Louis-Philippe Lampron, professeur de droit de l’Université Laval

Le poids politique que devra porter le gouvernement Trudeau pour son geste dépendra des conclusions du commissaire. Dans l’opinion publique, une majorité de Canadiens estime déjà qu’il ne pouvait faire autrement, selon un sondage de la firme Abacus publié la semaine dernière.

Des garde-fous nécessaires

La Loi sur les mesures d’urgence prévoit deux garde-fous : l’enquête publique et l’examen par un comité parlementaire formé de députés et de sénateurs. La commission Rouleau a davantage de pouvoirs, dont celui d’assigner des témoins à comparaître.

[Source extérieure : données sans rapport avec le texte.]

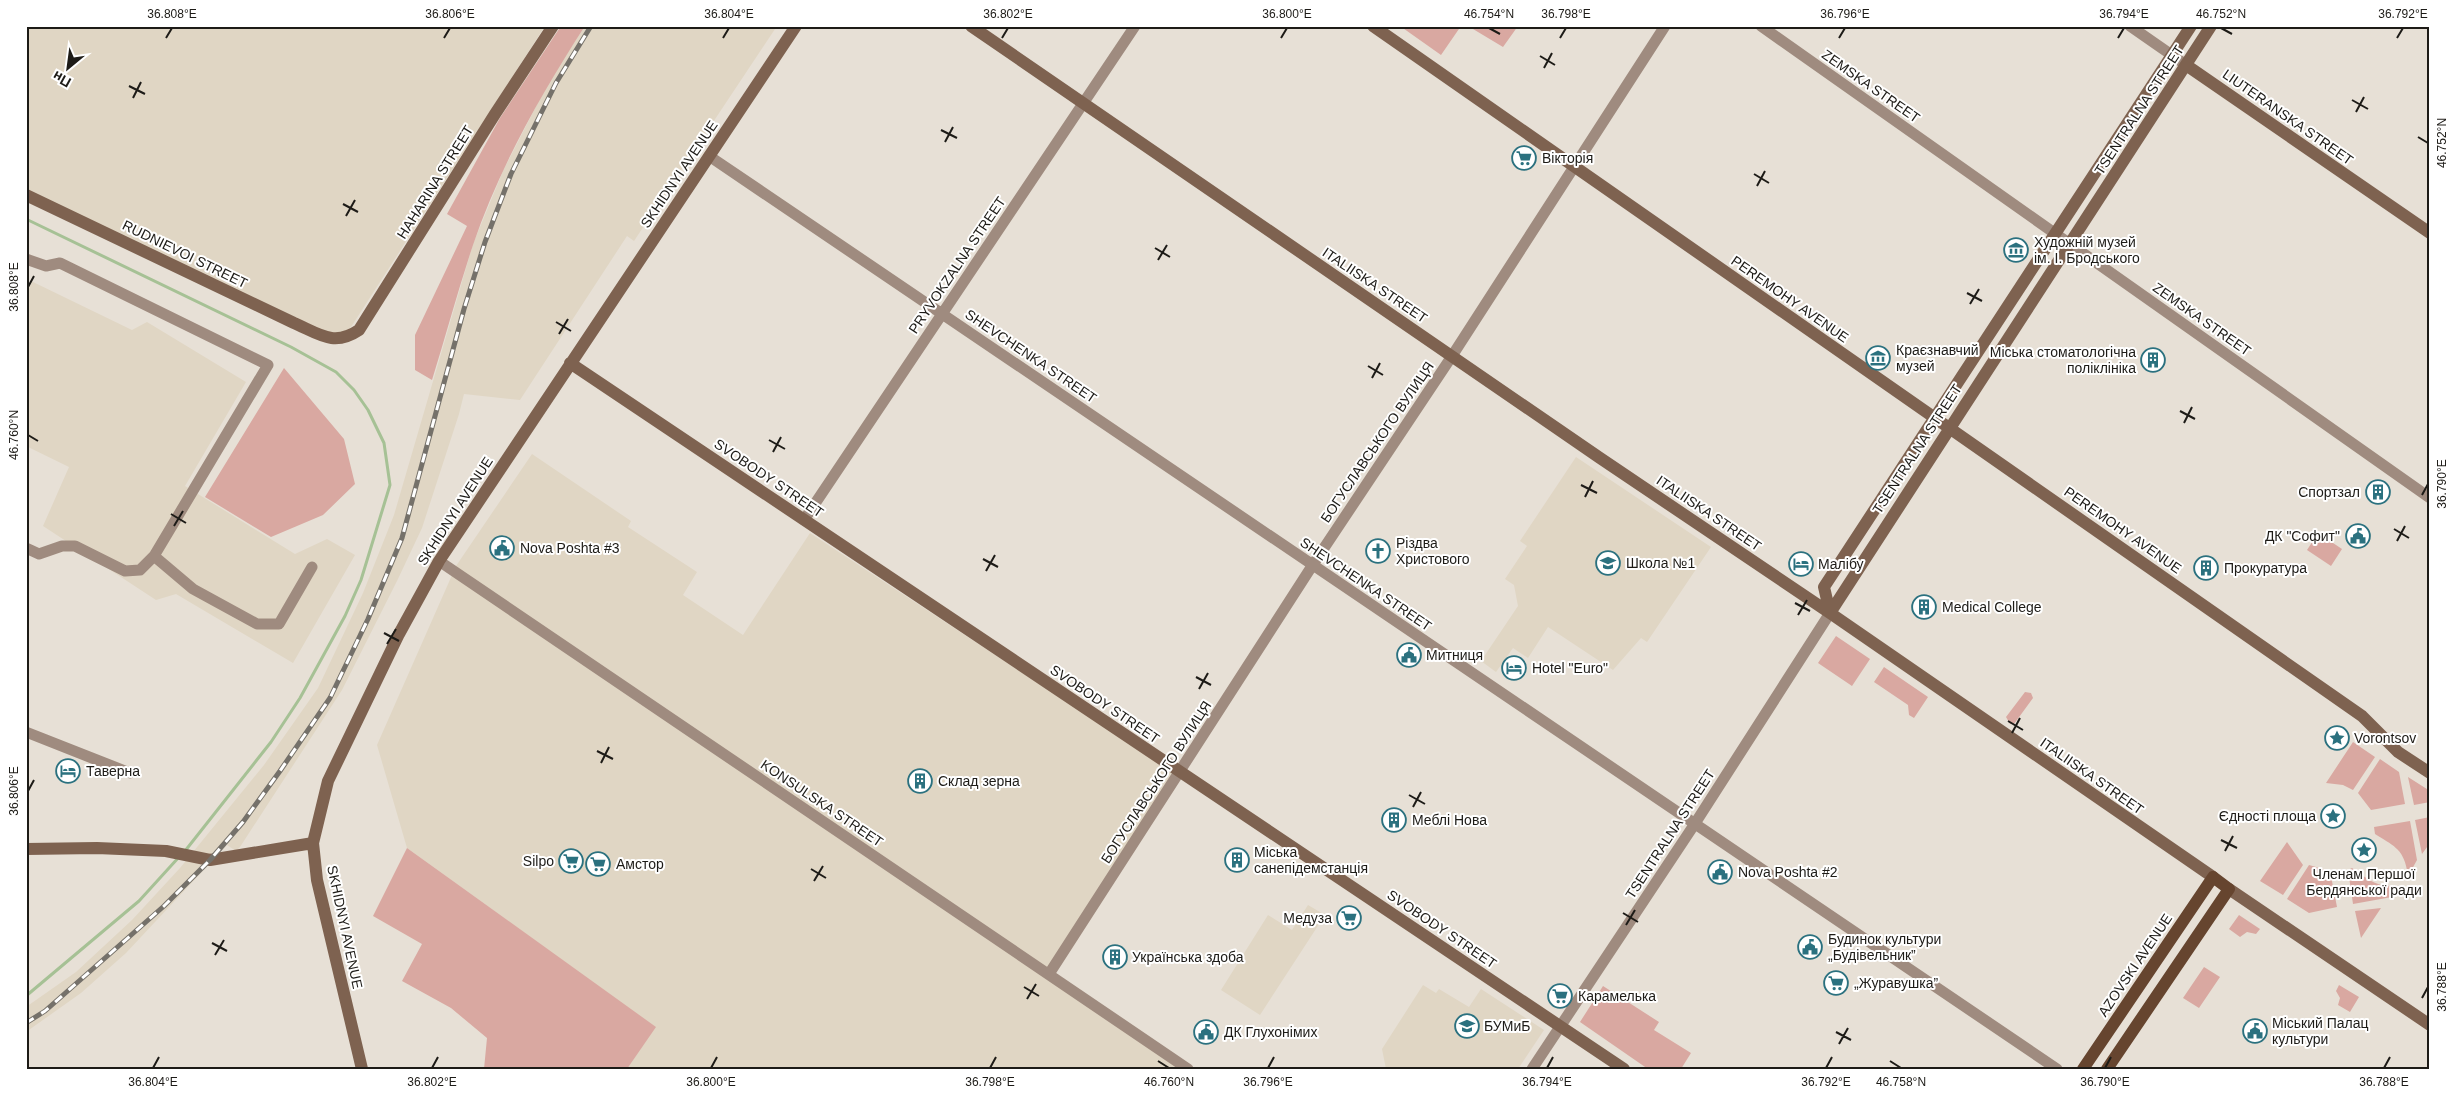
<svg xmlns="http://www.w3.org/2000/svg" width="2456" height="1095" font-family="Helvetica,sans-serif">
	<rect width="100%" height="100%" fill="#e7e0d6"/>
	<path fill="#e0d6c4" d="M26 26H545L351 327 343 333 332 335 26 190Z
		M585 26H777L634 241 627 236 520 400 464 394 459 414 422 528 397 581 342 690 240 847 236 851 227 845 126 953 81 993 26 1032V1007L76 972 132 920 180 868 264 765 318 688 363 593 394 515 473 244 503 171 549 81Z
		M31 281 132 330 147 322 246 382 185 486 295 554 327 539 355 555 293 663 176 594 156 600 43 526 69 467 26 446V291Z
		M532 454 631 521 628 527 697 572 683 595 743 635 810 533 1176 774 1044 977 1180 1069H627L655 1027 407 848 377 745 456 566Z
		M1576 457 1711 547 1647 642 1641 638 1613 670 1548 627 1528 658 1513 648 1496 672 1481 661 1518 606 1514 585 1505 579 1527 546 1520 541Z
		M1308 905 1325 915 1260 1015 1221 990 1268 915 1292 930Z
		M1423 985 1436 993 1439 989 1469 1007 1481 989 1544 1030 1518 1069H1386L1382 1049Z"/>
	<path fill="#d9a8a1" d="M561 26H585C541 94 499 168 473 245 458 290 446 335 432 380L415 370V335L467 226 447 214 500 118Z
		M1400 26H1461L1441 55Z
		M1468 26H1518L1503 47Z
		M284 368 344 439 355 484 323 515 271 537 205 497Z
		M2318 533 2342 549 2331 566 2307 550Z
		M1836 636 1870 659 1852 686 1818 663Z
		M1884 667 1928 697 1914 718 1909 715 1908 705 1874 682Z
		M2025 692 2031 693 2033 698 2014 724H2010L2006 717Z
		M2353 742 2375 757 2353 790 2343 785 2326 783Z
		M2380 759 2399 772 2405 804 2371 810 2358 793Z
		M2408 777 2430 791V802L2414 805Z
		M2430 817V843L2422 854 2415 820Z
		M2410 821 2417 860 2412 869 2407 870C2403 848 2392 845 2375 834L2374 827Z
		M2287 842 2303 865 2283 895 2260 881Z
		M407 848 656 1027 627 1069H484L487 1038 451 1008 402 981 422 944 373 916Z
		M2309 865 2330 871 2337 907 2309 913 2287 899Z
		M2352 868C2367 878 2378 889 2396 885L2398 889 2392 897 2353 904 2348 870Z
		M2381 908 2361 938 2355 911Z
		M2239 915 2260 929 2256 934 2247 932 2240 937 2229 929Z
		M2204 967 2220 977 2199 1008 2183 998Z
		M2339 985 2359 997 2350 1012 2338 1005 2340 998 2336 991Z
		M1603 986 1659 1022 1654 1030 1691 1053 1681 1069H1648L1580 1022Z"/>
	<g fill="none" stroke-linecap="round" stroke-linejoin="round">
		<path stroke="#a6c195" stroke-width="3" d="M26 219 291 347 336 372 354 390 368 410 384 443 390 485 361 580 345 616 300 698 271 742 185 851
			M26 996 139 901 179 857"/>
		<path stroke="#9f8b7f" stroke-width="11" d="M1761 26 2430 498
			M2130 26 2186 65
			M709 156 2057 1069
			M26 259 46 266 60 263 268 365 154 556 193 589 257 624H279L312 567
			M804 520 1135 26
			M26 548 39 554 62 546H75L125 571 140 570 154 556
			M439 561 1188 1069
			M26 732 130 773
			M1049 974 1312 566 1452 356 1665 26
			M1532 1069 1694 825 1830 613"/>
		<path stroke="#7e6250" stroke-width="12" d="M971 26 1600 458 1830 613 2213 877
			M1373 26 2362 716 2398 752 2430 773
			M2186 65 2430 233
			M26 195 294 323C319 334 334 347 359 330L495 114 553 26
			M570 363 1624 1069
			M1830 613 2211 26
			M1830 613 1824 587 2191 26
			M26 849 97 848 166 851 210 860 313 843
			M2229 889 2430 1025
			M362 1069 317 880 313 843 328 781 399 634 439 561 796 26"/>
		<path stroke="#66452f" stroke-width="12" d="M2083 1069 2213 877 2229 889 2107 1069"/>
		<g stroke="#75716a" stroke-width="5">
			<path id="rail" d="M26 1023 45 1011 164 906 210 860 243 822 280 771 330 698 368 619 402 538 464 309 485 242 511 174 556 83 591 26"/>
		</g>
		<use href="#rail" stroke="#fff" stroke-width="3" stroke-dasharray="9" stroke-linecap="butt"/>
	</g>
	<path fill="none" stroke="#1d1b17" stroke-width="2" d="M1489 28 1500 34M2221 28 2232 34M166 38 172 28M444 38 450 28M723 38 729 28M1002 38 1008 28M1281 38 1287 28M1560 38 1566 28M1839 38 1845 28M2118 38 2124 28M2397 38 2403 28M1540 56 1555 65M1544 68 1552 53M129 86 145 94M133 98 141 82M2352 100 2368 109M2356 112 2364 97M941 130 957 138M2418 137 2428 143M945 142 953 127M1754 174 1769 183M1757 186 1765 171M343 204 358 212M346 216 355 200M1155 248 1170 257M1158 260 1167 245M28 287 34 276M1967 293 1982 301M1970 304 1979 289M556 322 571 331M559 334 568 319M1368 366 1383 375M1372 378 1380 363M2180 411 2195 419M2184 423 2192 407M28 435 38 441M769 440 785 449M773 452 781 437M1581 485 1597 493M2422 495 2428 484M1585 497 1593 481M171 514 186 523M174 526 183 511M2394 529 2409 538M2397 541 2405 526M983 559 998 567M986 571 995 555M1795 603 1810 611M1798 615 1807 600M384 633 399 641M387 644 396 629M1196 677 1211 685M1199 689 1208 673M2008 721 2023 730M2012 733 2020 718M597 751 613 759M601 763 609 747M28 791 34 780M1409 795 1425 804M1413 807 1421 792M2221 840 2237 848M2225 851 2233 836M811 869 826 878M814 881 823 866M1623 913 1638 922M1626 925 1635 910M212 943 227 951M215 955 224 940M1024 987 1039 996M2422 998 2428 987M1027 999 1036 984M1836 1032 1851 1040M1839 1044 1848 1028M1158 1061 1169 1068M1890 1061 1901 1068M153 1068 159 1057M432 1068 438 1057M711 1068 717 1057M990 1068 996 1057M1268 1068 1274 1057M1547 1068 1553 1057M1826 1068 1832 1057M2105 1068 2111 1057M2384 1068 2390 1057"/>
	<defs>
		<g id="supermarket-ring" transform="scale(1.25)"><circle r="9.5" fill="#fff" stroke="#2b717f" stroke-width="1.5"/><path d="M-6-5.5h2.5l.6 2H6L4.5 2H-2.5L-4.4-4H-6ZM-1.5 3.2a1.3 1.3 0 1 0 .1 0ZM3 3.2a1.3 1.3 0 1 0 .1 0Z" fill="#2b717f"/></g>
		<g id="museum-ring" transform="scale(1.25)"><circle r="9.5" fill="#fff" stroke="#2b717f" stroke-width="1.5"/><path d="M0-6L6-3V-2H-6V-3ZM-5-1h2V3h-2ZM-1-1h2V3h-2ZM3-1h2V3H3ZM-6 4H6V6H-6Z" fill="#2b717f"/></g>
		<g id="building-ring" transform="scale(1.25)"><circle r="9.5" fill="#fff" stroke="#2b717f" stroke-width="1.5"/><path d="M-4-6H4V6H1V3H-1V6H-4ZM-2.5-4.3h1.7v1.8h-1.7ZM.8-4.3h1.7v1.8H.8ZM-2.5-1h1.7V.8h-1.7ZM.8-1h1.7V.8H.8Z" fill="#2b717f"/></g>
		<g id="civic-ring" transform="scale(1.25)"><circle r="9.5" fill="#fff" stroke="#2b717f" stroke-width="1.5"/><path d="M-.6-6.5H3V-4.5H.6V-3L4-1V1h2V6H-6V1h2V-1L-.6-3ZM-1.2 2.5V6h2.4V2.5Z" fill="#2b717f"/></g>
		<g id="church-ring" transform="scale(1.25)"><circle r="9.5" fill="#fff" stroke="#2b717f" stroke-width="1.5"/><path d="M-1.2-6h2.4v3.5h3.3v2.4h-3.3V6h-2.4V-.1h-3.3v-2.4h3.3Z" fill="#2b717f"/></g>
		<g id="school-ring" transform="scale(1.25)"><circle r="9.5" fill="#fff" stroke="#2b717f" stroke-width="1.5"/><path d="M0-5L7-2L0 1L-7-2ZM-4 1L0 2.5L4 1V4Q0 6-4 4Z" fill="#2b717f"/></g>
		<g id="hotel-ring" transform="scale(1.25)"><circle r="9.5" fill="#fff" stroke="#2b717f" stroke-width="1.5"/><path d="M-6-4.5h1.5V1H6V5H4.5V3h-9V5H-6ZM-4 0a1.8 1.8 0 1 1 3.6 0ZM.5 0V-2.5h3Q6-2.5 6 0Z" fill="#2b717f"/></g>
		<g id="sight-ring" transform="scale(1.25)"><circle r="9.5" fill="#fff" stroke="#2b717f" stroke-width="1.5"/><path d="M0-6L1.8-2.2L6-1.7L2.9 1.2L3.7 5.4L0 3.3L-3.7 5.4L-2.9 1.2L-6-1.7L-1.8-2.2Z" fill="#2b717f"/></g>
		<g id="university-ring" transform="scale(1.25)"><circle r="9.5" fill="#fff" stroke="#2b717f" stroke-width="1.5"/><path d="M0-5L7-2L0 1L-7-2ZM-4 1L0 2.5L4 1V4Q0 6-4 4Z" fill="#2b717f"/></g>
	</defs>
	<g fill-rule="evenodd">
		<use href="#supermarket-ring" x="1524" y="158"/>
		<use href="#museum-ring" x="2016" y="250"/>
		<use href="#museum-ring" x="1878" y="358"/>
		<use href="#building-ring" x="2153" y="360"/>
		<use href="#building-ring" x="2378" y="492"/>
		<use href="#civic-ring" x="2358" y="536"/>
		<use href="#civic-ring" x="502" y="548"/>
		<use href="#church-ring" x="1378" y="551"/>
		<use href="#school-ring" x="1608" y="563"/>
		<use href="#hotel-ring" x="1801" y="564"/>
		<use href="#building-ring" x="2206" y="568"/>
		<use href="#building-ring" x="1924" y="607"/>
		<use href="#civic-ring" x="1409" y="655"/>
		<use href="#hotel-ring" x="1514" y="668"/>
		<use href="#sight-ring" x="2337" y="738"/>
		<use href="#hotel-ring" x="68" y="771"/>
		<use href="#building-ring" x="920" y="781"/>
		<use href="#sight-ring" x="2333" y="816"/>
		<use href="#building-ring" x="1394" y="820"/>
		<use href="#sight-ring" x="2364" y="850"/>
		<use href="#building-ring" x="1237" y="860"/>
		<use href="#supermarket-ring" x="571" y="861"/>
		<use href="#supermarket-ring" x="598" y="864"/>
		<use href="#civic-ring" x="1720" y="872"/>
		<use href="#supermarket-ring" x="1349" y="918"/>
		<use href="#civic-ring" x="1810" y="947"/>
		<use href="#building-ring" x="1115" y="957"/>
		<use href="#supermarket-ring" x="1836" y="983"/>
		<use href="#supermarket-ring" x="1560" y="996"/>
		<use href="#university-ring" x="1467" y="1026"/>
		<use href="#civic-ring" x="2255" y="1031"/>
		<use href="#civic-ring" x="1206" y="1032"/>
	</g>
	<g text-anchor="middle" stroke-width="4" stroke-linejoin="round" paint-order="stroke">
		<g font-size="14" fill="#1d1b17" stroke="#fff">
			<text transform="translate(1871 86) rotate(35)" y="5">ZEMSKA STREET</text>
			<text transform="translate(2139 110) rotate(-57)" y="5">TSENTRALNA STREET</text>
			<text transform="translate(2288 117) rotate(35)" y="5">LIUTERANSKA STREET</text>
			<text transform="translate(679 174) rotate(-56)" y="5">SKHIDNYI AVENUE</text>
			<text transform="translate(435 182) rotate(-58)" y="5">HAHARINA STREET</text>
			<text transform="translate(185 254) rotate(26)" y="5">RUDNIEVOI STREET</text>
			<text transform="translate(957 265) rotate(-56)" y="5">PRYVOKZALNA STREET</text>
			<text transform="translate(1375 285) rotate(34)" y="5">ITALIISKA STREET</text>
			<text transform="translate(1790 299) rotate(35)" y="5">PEREMOHY AVENUE</text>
			<text transform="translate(2202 319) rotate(35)" y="5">ZEMSKA STREET</text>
			<text transform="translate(1031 356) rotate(34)" y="5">SHEVCHENKA STREET</text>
			<text transform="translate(1377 442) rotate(-56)" y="5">БОГУСЛАВСЬКОГО ВУЛИЦЯ</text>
			<text transform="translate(1917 449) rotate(-57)" y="5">TSENTRALNA STREET</text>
			<text transform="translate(769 478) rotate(34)" y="5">SVOBODY STREET</text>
			<text transform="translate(455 511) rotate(-57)" y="5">SKHIDNYI AVENUE</text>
			<text transform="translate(1709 513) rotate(34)" y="5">ITALIISKA STREET</text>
			<text transform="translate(2123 530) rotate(35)" y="5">PEREMOHY AVENUE</text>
			<text transform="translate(1366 584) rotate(34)" y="5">SHEVCHENKA STREET</text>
			<text transform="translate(1105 704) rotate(34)" y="5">SVOBODY STREET</text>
			<text transform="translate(2092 776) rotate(35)" y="5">ITALIISKA STREET</text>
			<text transform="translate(1156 782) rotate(-57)" y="5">БОГУСЛАВСЬКОГО ВУЛИЦЯ</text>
			<text transform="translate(822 803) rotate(34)" y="5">KONSULSKA STREET</text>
			<text transform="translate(1670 834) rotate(-57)" y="5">TSENTRALNA STREET</text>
			<text transform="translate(345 927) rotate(78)" y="5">SKHIDNYI AVENUE</text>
			<text transform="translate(1442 929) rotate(34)" y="5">SVOBODY STREET</text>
			<text transform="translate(2135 965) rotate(-56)" y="5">AZOVSKI AVENUE</text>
		</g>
		<g font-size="14" fill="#1d1b17" stroke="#fff" text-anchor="start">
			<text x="1542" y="163">Вікторія</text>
			<text x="2034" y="247">Художній музей<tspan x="2034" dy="16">ім. І. Бродського</tspan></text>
			<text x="1896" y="355">Краєзнавчий<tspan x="1896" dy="16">музей</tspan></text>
			<text x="2136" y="357" text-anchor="end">Міська стоматологічна<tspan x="2136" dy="16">поліклініка</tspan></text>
			<text x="2360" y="497" text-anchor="end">Спортзал</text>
			<text x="2340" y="541" text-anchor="end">ДК "Софит"</text>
			<text x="1396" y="548">Різдва<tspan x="1396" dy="16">Христового</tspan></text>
			<text x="520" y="553">Nova Poshta #3</text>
			<text x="1626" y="568">Школа №1</text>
			<text x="1818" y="569">Малібу</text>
			<text x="2224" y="573">Прокуратура</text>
			<text x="1942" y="612">Medical College</text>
			<text x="1426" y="660">Митниця</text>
			<text x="1532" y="673">Hotel "Euro"</text>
			<text x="2354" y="743">Vorontsov</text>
			<text x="86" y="776">Таверна</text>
			<text x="938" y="786">Склад зерна</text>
			<text x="2316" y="821" text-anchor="end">Єдності площа</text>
			<text x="1412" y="825">Меблі Нова</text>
			<text x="1254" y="857">Міська<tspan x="1254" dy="16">санепідемстанція</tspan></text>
			<text x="554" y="866" text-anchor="end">Silpo</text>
			<text x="616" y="869">Амстор</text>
			<text x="1738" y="877">Nova Poshta #2</text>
			<text x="2364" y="879" text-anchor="middle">Членам Першої<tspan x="2364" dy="16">Бердянської ради</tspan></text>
			<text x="1332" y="923" text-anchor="end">Медуза</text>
			<text x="1828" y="944">Будинок культури<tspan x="1828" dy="16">„Будівельник”</tspan></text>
			<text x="1132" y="962">Українська здоба</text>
			<text x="1854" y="988">„Журавушка”</text>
			<text x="1578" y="1001">Карамелька</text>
			<text x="2272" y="1028">Міський Палац<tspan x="2272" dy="16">культури</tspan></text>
			<text x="1484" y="1031">БУМиБ</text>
			<text x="1224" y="1037">ДК Глухонімих</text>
		</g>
	</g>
	<rect width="2456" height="1095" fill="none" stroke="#ffffff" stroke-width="55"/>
	<g transform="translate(68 68) rotate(209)" stroke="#ffffff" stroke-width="4" paint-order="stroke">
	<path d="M0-4L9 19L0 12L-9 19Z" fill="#1d1b17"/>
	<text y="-8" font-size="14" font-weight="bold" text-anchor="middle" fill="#1d1b17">Пн</text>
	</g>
	<rect x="28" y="28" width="2400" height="1040" fill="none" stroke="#1d1b17" stroke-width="2"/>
	<g font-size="12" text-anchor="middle" fill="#1d1b17">
		<text x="172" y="18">36.808°E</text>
		<text x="450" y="18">36.806°E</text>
		<text x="729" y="18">36.804°E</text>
		<text x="1008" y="18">36.802°E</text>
		<text x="1287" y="18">36.800°E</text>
		<text x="1489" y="18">46.754°N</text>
		<text x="1566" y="18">36.798°E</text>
		<text x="1845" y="18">36.796°E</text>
		<text x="2124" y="18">36.794°E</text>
		<text x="2221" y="18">46.752°N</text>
		<text x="2403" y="18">36.792°E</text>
		<text transform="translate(2442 143) rotate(-90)" y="4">46.752°N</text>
		<text transform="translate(14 287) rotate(-90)" y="4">36.808°E</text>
		<text transform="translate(14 435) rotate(-90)" y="4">46.760°N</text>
		<text transform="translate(2442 484) rotate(-90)" y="4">36.790°E</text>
		<text transform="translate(14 791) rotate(-90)" y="4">36.806°E</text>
		<text transform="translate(2442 987) rotate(-90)" y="4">36.788°E</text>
		<text x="153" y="1086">36.804°E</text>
		<text x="432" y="1086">36.802°E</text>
		<text x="711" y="1086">36.800°E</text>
		<text x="990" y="1086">36.798°E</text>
		<text x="1169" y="1086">46.760°N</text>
		<text x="1268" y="1086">36.796°E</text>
		<text x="1547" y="1086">36.794°E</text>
		<text x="1826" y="1086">36.792°E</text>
		<text x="1901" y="1086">46.758°N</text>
		<text x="2105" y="1086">36.790°E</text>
		<text x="2384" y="1086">36.788°E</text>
	</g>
</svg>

PHOTO ADRIAN WYLD, ARCHIVES LA PRESSE CANADIENNE

Le juge Paul Rouleau présidant la Commission sur l’état d’urgence, le 31 octobre

« Nous avons eu beaucoup de difficulté à obtenir la divulgation du gouvernement de ce qu’il savait, quand il le savait et ce qu’il a fait pour le gérer », reconnaît le député néo-démocrate Matthew Green, l’un des coprésidents du comité parlementaire.

Il juge néanmoins que ce deuxième garde-fou est nécessaire, tout comme son collègue bloquiste Rhéal Fortin, qui partage la présidence du comité, et le sénateur conservateur Claude Carignan, l’un des vice-présidents.

C’est loin d’être parfait, notre comité mixte spécial, mais c’est quand même essentiel que les parlementaires aient ce droit de vérifier ce qui a été fait.

Le bloquiste Rhéal Fortin

« On parle de proclamer la Loi sur les mesures d’urgence, c’est le rôle du Parlement que de s’assurer que c’est fait correctement, conformément aux règles démocratiques », poursuit-il.

Le sénateur Carignan y voit un exercice complémentaire à l’enquête publique. « La commission Rouleau est limitée dans le temps, note-t-il. Elle va devoir produire son rapport et elle va peut-être devoir escamoter certains pans de la preuve par manque de temps. » Le comité parlementaire n’a pas cette contrainte. « Donc, on va pouvoir se servir de ce qui s’est fait à la commission Rouleau et ajouter des choses qu’elle n’aura pas eu nécessairement le temps d’approfondir », fait-il valoir.

La Commission sur l’état d’urgence dispose de 300 jours pour exécuter ses travaux. Le juge Rouleau compte remettre son rapport au Cabinet le 6 février. Les audiences se poursuivent jusqu’au 25 novembre.